Un tribunal de Moscou a condamné lundi l'opposant Vladimir Kara-Mourza à 25 ans de prison, un jugement d'une rare sévérité qui illustre l'implacable répression en Russie contre ceux qui critiquent l'offensive en Ukraine.

La peine prononcée contre M. Kara-Mourza, qui était l'un des derniers grands critiques du Kremlin à ne pas être derrière les barreaux ou exilés à l'étranger, est la plus lourde infligée à un opposant dans l'histoire russe récente.

A l'issue d'un procès à huis clos, le tribunal a annoncé qu'il reconnaissait l'opposant coupable de "haute trahison", de diffusion de "fausses informations" sur l'armée russe et de travail illégal pour une organisation "indésirable", selon une journaliste de l'AFP.

En conséquence, il a été condamné à une peine cumulée de 25 ans d'emprisonnement dans une colonie pénitentiaire à régime sévère, ce qui implique des conditions d'incarcération plus strictes. Soit ce qu'avait requis le parquet.

Menotté dans la cage dévolue aux accusés et portant un jean bleu, un t-shirt noir et une veste grise, l'opposant russe âgé de 41 ans, également citoyen britannique, a accueilli la sentence avec un sourire, avant d'enjoindre par des gestes ses soutiens à lui écrire en prison.

Il s'agit "juste d'une vengeance politique" et c'"est un prisonnier politique, cela ne fait pas de doute", a commenté son avocat Vadim Prokhorov, de Washington.

L'opposant russe emprisonné Alexeï Navalny, a quant à lui qualifié le jugement d'"illégal, éhonté, tout simplement fasciste".

"Répression intensifiée"

Cette condamnation a également suscité l'indignation dans les pays occidentaux.

Washington a fustigé une "campagne de répression intensifiée" et une condamnation ayant un mobile "politique", l'Union européenne fustigeant de son côté une peine "scandaleusement sévère" et une "utilisation abusive du pouvoir judiciaire".

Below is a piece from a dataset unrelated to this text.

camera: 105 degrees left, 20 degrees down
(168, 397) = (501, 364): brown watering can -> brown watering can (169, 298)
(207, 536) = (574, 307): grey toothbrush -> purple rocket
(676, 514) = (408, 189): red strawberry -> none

La France s'est dite "consternée", l'Allemagne dénonçant avec "la plus grande fermeté" un jugement visant à "empêcher toute voix critique", tandis que Londres et le Haut-Commissaire de l'ONU aux droits de l'Homme ont exigé la libération immédiate de M. Kara-Mourza.

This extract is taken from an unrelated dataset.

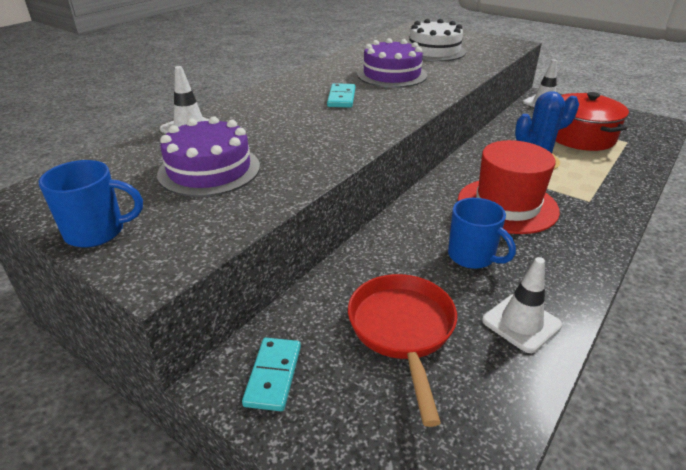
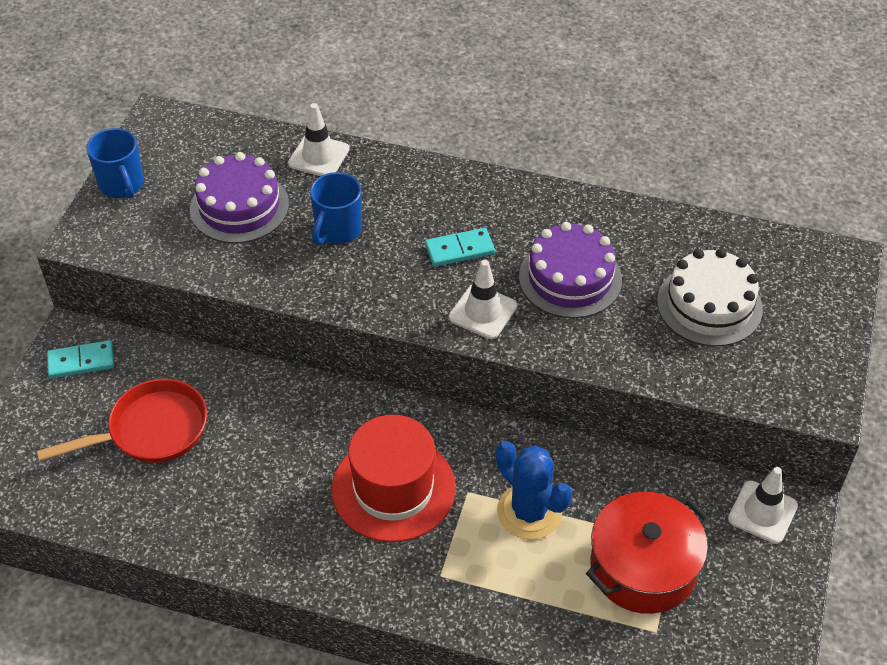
camera: 70 degrees right, 15 degrees up
(472, 256) = (276, 467): blue mug -> blue mug (337, 230)
(521, 323) = (185, 517): white traffic cone -> white traffic cone (483, 312)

Maria Eismont, l'un de ses avocats, a annoncé que M. Kara-Mourza allait faire appel. "C'est un terrible verdict mais il illustre la grande valeur de l'action de Vladimir", a-t-elle estimé, affirmant que son client restait d'humeur "vaillante" et pensait "sincèrement avoir agi pour le bien de la Russie".

Sa mère, Elena, a, pour sa part, déploré une "démonstration d'injustice effrontée" et "absurde".

Dans ses dernières déclarations le 10 avril diffusées par le journaliste Alexeï Venediktov, Vladimir Kara-Mourza s'était dit "fier" de son engagement politique.

"Je sais aussi qu'un jour viendra où les ténèbres qui recouvrent notre pays se dissiperont (...) quand ceux qui ont provoqué et déclenché cette guerre (en Ukraine) seront qualifiés de criminels et non ceux qui ont essayé de l'arrêter", avait-il encore dit.

Prison ou exil

En détention provisoire depuis avril 2022, M. Kara-Mourza a failli mourir après avoir été, selon lui, empoisonné à deux reprises, en 2015 et 2017, des tentatives d'assassinat qu'il attribue au pouvoir russe.

D'après Me Vadim Prokhorov, l'opposant souffre de polyneuropathie et de pathologie neuromusculaire, une conséquence des deux empoisonnements. Ses soutiens s'inquiètent d'une aggravation de sa santé à cause de sa détention.

D'après l'agence de presse russe TASS, M. Kara-Mourza, qui a été déclaré "agent de l'étranger" par les autorités, était accusé de "haute trahison" pour avoir critiqué le pouvoir dans des interventions publiques en Occident.

Il a notamment plaidé aux Etats-Unis, en Europe et au Canada pour l'adoption de sanctions contre les responsables russes se rendant coupable de graves violations des droits humains, à l'instar de la "loi Magnitski" votée en 2012.

L'opposant a aussi travaillé pour l'organisation Open Russia de l'ex-oligarque en exil et détracteur du Kremlin Mikhaïl Khodorkovski, jugée "indésirable" par les autorités russes en 2017.

Le chef d'accusation de diffusion de "fausses informations" sur l'armée s'appuie quant à lui sur un amendement introduit après le déclenchement de l'offensive contre l'Ukraine, qui permet de réprimer toute information considérée comme mensongère par les autorités.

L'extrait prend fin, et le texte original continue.